== WORK TO COMPLETE ==
a: In the sermon on baptism, which letter of Paul is said to describe the very first baptismal liturgy of the early church?
b: Reproduce the sermon on baptism from "It’s not just" to "children leading us.".
c: Write the next part of the sermon on baptism, starting after its last sentence.

== TEXT FOR ANALYSIS ==

════════

But this “you” is not just “you” – individual – Gusti … Jack … Lois … although it is, I would argue, quite personal … Pat … Jan … Gordon …

It’s not just “you” individual who is God’s Beloved Child, but “y’all” in the Greek. Or perhaps more to the point: “God claimed all y’all … in all y’all’s baptism … as God’s Beloved Child … to live as The Body of Christ … in grace and in peace.

The prophets call it The Beloved Community, this vision of who we are meant to be in our collective baptism. The Peaceable Kingdom is another word for it. The Great Shalom. Where we have finally figured out how to love God and our neighbor with all our heart and soul and mind. Where we have finally figured out how to lay down our sword and shield. Where we have finally figured out how to dwell as wolf and lamb together. With the little children leading us.

We learn this from Paul’s letter to the Galatians, in which he describes the very first baptismal liturgy of the early church, recited by confirmands as they rise from the waters: “there is no longer Jew or Greek; there is no longer slave or free; there is no longer male and female; for all of you are one in Christ Jesus.”

Imagine reciting this liturgy over and over as newcomers join the Body. Over and over a renewed commitment to live as a Beloved Community. Where there are no more racial and ethnic and religious divisions. Where there is no more economic exploitation. Where there is no more gender-related oppression.

This is the “sainthood” to which the Corinthians have been called. To which the Galatians have been called. To which you and I have been called. “The provisional demonstration of the kingdom of God,” as we say in the Presbyterian tradition.

════════

== GIVEN DATA ==
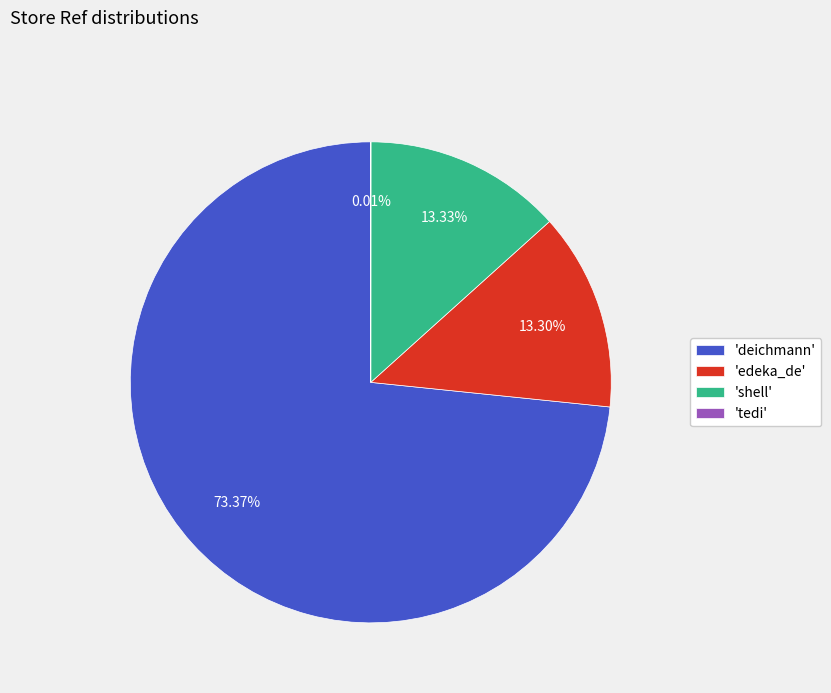

Which category has the biggest portion of the pie?

'deichmann'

════════

== ANSWERS TO THIS EXERCISE ==
a: Paul's letter to the Galatians.

b:
It’s not just “you” individual who is God’s Beloved Child, but “y’all” in the Greek. Or perhaps more to the point: “God claimed all y’all … in all y’all’s baptism … as God’s Beloved Child … to live as The Body of Christ … in grace and in peace.

The prophets call it The Beloved Community, this vision of who we are meant to be in our collective baptism. The Peaceable Kingdom is another word for it. The Great Shalom. Where we have finally figured out how to love God and our neighbor with all our heart and soul and mind. Where we have finally figured out how to lay down our sword and shield. Where we have finally figured out how to dwell as wolf and lamb together. With the little children leading us.

c:
This is the whole point of the grace and peace of God, Paul says to the Corinthians: that you testify to this vision of the Beloved Community, to this image of who The Body of Christ really is.

And look, Paul says, my brother Sosthenes and I are living proof of this very vision. (At least in the minds of some Pauline scholars, who think Sosthenes may have been a former slave of Paul, until they are both baptized into the Body of Christ.)

The problem is, you are not actually living the sainthood of your calling, Paul will go on to say to the Corinthians later in this letter. Chastising them, with great love, but with great sadness.

The problem is, Paul will go on to say, The Beloved Community you are meant to be as The Body of Christ has become instead a broken congregation spiraling back to all those divisions we vowed to set aside.

And Paul will give one heartbreaking example of this in the second half of the eleventh chapter, as it relates to the Sacrament of Communion.

In the Corinthian church – and the early church in general – communion is a full meal. A potluck of sorts. Maybe even a “Moveable Feast.” Where members of the community bring what they can to share with the whole. Some bringing very little. Some bringing quite a lot.

As you might imagine the ones who can bring quite a lot are more wealthy. They can afford to take the entire day off of work. They maybe even have servants to help prepare the food for the sacrament.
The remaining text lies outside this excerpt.